Today, Murray can breathe a sigh of relief. After a year of negotiations, Lloyds chose to give him the benefit of the doubt. On April 30, it emerged Lloyds wrote off £150m worth of debt in exchange for an additional 12% stake in the company. This places a valuation of £1.25 billion on the MIH Group, which some analysts describe as “generous”. MIH, whose full accounts have not been made available by Companies House, has said it made losses of £174.8m on sales of £648.2m in the 17 months to June 30 2009. The losses were largely due to writedowns on its commercial property portfolio. Murray said: “The bank has been very fair with me.”

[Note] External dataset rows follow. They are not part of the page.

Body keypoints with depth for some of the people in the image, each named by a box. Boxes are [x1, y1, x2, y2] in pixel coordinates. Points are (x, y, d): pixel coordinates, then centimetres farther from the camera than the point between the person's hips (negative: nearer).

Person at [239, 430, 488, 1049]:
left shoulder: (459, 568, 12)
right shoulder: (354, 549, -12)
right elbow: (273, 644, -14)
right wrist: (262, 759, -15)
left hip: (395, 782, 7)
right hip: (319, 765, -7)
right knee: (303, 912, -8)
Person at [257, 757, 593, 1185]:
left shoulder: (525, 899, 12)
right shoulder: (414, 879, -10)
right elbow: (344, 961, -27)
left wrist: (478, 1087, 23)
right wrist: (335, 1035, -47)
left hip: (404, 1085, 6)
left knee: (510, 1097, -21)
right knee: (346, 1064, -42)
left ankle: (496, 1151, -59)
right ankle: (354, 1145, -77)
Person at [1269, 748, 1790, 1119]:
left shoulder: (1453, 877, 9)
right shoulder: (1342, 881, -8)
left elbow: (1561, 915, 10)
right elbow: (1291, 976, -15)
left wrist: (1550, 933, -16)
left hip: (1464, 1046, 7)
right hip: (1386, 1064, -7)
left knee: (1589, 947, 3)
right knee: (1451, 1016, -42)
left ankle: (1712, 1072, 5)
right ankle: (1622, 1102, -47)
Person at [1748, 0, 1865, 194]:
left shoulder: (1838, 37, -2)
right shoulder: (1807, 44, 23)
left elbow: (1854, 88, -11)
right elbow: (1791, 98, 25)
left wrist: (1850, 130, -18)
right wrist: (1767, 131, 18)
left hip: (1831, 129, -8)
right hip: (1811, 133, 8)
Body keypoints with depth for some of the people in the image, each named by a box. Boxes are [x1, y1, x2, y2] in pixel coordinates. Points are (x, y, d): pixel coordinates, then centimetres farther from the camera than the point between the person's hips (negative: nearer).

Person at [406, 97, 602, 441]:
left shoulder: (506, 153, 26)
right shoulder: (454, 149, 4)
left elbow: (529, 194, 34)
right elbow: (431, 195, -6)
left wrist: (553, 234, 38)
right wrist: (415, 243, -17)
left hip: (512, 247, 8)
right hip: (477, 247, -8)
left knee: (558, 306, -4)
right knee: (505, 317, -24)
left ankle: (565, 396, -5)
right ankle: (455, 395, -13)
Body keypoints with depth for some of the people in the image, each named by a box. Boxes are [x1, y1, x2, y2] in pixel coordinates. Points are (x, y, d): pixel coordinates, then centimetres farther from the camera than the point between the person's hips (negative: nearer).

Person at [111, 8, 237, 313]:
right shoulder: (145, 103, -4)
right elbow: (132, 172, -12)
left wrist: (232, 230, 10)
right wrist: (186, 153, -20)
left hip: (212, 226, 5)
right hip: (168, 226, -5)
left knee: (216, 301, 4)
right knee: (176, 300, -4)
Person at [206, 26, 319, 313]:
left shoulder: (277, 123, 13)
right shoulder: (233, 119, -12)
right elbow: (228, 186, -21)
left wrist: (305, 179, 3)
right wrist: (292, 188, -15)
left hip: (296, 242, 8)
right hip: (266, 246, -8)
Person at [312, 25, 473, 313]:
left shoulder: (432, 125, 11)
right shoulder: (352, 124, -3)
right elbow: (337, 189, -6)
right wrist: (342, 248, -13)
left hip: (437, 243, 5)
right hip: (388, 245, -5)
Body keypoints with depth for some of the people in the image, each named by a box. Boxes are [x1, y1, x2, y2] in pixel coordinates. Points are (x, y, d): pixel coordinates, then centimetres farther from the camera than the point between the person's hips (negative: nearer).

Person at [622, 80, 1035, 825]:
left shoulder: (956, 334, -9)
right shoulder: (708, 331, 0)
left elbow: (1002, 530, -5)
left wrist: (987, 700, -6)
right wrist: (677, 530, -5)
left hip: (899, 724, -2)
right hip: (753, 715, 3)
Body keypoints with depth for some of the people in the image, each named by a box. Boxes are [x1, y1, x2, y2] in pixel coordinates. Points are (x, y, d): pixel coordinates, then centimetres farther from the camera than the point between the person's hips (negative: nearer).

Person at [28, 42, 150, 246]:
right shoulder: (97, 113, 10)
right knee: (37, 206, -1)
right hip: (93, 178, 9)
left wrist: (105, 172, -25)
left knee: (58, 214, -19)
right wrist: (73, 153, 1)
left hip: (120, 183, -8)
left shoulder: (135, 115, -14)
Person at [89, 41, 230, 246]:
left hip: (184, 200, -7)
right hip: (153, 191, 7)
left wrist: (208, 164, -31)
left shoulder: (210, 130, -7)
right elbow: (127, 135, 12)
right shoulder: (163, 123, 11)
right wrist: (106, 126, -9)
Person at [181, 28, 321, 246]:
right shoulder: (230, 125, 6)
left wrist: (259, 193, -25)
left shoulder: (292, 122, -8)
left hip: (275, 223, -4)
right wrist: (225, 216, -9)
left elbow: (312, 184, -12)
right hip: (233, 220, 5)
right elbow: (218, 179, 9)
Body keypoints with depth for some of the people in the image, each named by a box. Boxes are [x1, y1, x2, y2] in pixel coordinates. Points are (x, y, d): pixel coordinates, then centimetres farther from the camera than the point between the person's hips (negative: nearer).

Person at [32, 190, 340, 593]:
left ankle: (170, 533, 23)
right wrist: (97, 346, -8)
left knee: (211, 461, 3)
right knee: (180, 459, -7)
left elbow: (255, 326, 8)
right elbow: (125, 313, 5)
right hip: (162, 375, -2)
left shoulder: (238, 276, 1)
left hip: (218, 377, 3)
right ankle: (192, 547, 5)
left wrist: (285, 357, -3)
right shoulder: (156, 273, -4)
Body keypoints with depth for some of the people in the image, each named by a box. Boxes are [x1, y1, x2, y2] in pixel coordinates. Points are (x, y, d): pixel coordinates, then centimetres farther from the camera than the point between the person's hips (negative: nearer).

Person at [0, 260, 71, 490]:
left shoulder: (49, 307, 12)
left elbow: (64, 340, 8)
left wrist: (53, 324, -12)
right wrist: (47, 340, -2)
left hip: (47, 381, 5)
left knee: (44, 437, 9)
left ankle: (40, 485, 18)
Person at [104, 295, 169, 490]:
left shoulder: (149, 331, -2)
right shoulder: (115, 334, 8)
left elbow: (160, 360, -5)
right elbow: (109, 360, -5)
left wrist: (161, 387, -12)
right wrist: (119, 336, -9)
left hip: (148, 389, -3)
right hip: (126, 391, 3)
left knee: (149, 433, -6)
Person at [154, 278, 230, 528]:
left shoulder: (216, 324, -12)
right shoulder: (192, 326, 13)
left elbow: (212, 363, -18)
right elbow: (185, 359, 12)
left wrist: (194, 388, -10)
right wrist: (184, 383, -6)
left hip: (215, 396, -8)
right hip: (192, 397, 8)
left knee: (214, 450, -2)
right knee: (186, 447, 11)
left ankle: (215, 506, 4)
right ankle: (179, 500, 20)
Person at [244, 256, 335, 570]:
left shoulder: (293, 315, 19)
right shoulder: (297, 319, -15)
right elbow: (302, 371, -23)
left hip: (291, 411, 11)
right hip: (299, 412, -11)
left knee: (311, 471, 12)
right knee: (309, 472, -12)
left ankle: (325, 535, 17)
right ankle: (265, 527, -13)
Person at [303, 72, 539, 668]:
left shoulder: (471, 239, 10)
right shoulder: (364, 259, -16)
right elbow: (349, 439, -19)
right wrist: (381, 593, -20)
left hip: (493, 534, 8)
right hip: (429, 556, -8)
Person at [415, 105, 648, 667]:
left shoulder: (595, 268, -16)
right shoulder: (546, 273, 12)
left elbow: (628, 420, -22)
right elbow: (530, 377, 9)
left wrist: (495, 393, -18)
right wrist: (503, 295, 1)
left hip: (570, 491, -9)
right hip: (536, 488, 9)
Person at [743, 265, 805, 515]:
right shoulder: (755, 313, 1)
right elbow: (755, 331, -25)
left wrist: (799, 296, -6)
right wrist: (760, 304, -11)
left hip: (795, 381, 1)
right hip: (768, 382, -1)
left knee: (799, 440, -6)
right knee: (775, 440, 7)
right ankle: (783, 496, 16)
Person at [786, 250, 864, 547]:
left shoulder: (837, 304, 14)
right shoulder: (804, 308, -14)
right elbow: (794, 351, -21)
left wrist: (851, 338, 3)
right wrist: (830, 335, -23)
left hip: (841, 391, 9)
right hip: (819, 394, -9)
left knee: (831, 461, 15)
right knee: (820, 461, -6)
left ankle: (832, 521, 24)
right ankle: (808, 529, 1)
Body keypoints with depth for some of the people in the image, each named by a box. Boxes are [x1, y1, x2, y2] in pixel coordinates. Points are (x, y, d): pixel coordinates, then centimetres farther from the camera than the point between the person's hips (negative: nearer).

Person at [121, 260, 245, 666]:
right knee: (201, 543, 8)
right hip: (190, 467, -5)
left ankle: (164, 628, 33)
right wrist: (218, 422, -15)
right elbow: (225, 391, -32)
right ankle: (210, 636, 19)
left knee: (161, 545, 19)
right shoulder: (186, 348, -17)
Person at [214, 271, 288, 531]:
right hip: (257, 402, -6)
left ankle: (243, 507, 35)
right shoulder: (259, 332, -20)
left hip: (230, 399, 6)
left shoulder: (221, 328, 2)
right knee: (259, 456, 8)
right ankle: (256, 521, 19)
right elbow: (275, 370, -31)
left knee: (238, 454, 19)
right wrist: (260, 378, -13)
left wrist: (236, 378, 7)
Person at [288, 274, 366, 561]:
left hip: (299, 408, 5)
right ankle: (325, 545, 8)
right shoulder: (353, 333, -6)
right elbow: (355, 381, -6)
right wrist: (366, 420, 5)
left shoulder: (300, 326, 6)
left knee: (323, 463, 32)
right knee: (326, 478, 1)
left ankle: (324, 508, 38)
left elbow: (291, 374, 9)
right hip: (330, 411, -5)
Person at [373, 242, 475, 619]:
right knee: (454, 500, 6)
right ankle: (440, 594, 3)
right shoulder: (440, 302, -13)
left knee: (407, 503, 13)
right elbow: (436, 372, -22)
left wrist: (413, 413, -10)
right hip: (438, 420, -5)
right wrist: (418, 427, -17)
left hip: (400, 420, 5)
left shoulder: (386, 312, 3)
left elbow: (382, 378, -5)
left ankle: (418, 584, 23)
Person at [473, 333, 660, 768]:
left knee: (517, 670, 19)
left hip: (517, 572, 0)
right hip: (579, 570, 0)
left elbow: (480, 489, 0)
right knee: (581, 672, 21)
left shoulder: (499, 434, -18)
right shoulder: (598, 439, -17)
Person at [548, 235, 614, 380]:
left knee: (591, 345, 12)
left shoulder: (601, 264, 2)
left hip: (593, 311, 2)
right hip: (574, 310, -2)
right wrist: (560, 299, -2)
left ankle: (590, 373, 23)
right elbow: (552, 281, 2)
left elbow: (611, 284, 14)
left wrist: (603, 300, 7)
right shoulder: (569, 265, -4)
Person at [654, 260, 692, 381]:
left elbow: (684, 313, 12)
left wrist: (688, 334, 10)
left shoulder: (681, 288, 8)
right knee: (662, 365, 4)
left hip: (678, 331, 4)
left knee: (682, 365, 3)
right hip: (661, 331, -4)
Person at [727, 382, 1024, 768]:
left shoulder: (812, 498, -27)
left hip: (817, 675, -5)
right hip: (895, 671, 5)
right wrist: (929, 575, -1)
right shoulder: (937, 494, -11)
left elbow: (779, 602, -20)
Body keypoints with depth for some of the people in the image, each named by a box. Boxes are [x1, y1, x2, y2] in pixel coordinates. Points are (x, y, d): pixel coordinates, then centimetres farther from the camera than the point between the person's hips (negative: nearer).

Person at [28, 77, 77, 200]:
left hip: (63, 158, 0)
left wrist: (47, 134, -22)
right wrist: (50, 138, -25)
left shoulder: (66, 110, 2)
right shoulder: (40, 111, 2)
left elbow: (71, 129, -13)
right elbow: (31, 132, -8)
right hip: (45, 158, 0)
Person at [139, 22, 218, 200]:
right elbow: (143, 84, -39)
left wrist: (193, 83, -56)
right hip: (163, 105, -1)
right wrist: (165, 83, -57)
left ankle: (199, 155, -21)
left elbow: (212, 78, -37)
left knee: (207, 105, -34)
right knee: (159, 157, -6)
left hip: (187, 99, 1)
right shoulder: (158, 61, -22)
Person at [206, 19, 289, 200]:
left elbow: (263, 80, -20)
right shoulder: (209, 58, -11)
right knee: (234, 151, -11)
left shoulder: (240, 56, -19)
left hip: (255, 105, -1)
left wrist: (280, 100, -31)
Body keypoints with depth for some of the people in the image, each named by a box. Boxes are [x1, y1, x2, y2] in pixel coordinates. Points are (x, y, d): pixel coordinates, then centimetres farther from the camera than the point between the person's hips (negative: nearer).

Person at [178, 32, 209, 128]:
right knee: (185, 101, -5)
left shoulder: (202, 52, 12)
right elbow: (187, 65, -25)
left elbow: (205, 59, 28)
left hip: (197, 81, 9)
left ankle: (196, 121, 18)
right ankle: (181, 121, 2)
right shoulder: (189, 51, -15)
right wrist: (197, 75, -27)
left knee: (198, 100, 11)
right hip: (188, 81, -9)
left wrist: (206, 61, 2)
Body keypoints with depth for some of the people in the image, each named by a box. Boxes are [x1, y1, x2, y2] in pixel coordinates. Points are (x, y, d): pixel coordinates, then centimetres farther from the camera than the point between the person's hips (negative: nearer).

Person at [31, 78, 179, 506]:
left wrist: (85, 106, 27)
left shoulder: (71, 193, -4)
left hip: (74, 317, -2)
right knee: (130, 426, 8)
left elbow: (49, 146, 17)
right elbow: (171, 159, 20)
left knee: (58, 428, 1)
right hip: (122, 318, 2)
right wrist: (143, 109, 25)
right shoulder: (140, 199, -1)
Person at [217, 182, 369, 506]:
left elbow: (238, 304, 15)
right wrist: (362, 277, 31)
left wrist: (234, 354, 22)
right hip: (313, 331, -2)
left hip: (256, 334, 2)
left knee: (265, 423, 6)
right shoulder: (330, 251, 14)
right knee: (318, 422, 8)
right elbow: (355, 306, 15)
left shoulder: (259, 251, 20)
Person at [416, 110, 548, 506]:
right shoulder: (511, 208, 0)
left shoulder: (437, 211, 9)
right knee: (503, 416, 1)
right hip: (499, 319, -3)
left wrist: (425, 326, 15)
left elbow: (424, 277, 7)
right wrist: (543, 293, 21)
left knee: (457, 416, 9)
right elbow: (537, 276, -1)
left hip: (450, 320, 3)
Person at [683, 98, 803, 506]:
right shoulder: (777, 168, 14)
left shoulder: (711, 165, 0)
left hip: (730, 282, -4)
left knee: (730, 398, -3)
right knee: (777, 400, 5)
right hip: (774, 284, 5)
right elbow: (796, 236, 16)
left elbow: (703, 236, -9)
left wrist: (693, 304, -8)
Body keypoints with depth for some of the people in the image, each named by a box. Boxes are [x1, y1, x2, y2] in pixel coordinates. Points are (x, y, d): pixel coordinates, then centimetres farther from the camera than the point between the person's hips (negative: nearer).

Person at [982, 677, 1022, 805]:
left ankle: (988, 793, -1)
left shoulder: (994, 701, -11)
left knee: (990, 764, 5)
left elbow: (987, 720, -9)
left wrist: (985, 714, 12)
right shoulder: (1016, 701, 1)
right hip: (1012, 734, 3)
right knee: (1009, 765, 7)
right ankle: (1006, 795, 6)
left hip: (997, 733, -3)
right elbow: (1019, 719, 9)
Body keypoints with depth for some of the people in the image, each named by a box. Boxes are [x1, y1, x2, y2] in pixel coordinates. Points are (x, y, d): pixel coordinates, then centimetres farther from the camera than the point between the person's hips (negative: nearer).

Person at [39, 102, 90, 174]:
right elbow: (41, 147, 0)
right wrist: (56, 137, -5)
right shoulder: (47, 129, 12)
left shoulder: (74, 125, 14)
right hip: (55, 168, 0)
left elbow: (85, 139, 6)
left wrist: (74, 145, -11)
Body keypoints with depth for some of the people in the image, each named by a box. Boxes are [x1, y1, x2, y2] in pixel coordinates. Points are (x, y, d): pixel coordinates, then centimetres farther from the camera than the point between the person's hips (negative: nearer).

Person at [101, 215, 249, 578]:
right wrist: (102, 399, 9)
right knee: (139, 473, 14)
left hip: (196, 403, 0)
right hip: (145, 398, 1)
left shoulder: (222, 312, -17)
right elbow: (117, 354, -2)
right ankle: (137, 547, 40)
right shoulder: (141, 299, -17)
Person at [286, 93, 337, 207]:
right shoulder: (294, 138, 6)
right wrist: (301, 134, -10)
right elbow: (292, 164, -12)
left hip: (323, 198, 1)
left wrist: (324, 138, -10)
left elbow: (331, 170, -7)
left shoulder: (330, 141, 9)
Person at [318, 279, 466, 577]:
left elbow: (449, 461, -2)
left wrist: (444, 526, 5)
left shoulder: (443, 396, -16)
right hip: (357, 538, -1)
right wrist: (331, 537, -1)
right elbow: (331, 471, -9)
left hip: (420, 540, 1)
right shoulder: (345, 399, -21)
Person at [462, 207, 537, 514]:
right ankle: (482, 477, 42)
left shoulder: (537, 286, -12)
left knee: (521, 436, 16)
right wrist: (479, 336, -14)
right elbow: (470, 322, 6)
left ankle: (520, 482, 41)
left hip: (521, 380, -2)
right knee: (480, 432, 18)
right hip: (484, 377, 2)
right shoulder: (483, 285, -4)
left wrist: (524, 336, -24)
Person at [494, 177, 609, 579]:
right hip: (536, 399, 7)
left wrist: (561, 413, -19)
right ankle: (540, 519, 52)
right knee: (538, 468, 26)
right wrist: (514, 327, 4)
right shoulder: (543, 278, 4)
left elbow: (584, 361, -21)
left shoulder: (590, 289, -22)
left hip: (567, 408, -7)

He thinks MIH’s diversified business model, the fact that the group did not revalue its property assets and the fact HBOS/Lloyds jointly owns many of his property assets helped to ensure the bank did not pull the plug on him. But he also feels his own personal experience helped him through. “The one thing you can’t buy at a time like this is experience. I’d been through it in 1992 and I’d been through a few traumatic things [he lost both legs in a car crash]. You must hold firm, stick to your plans and stick to your beliefs.”
But there remain unanswered questions about Murray’s business empire, including what will happen to the £70m that Rangers owes MIH and whether the bank rolled some of his debt into equity simply because it was unrepayable.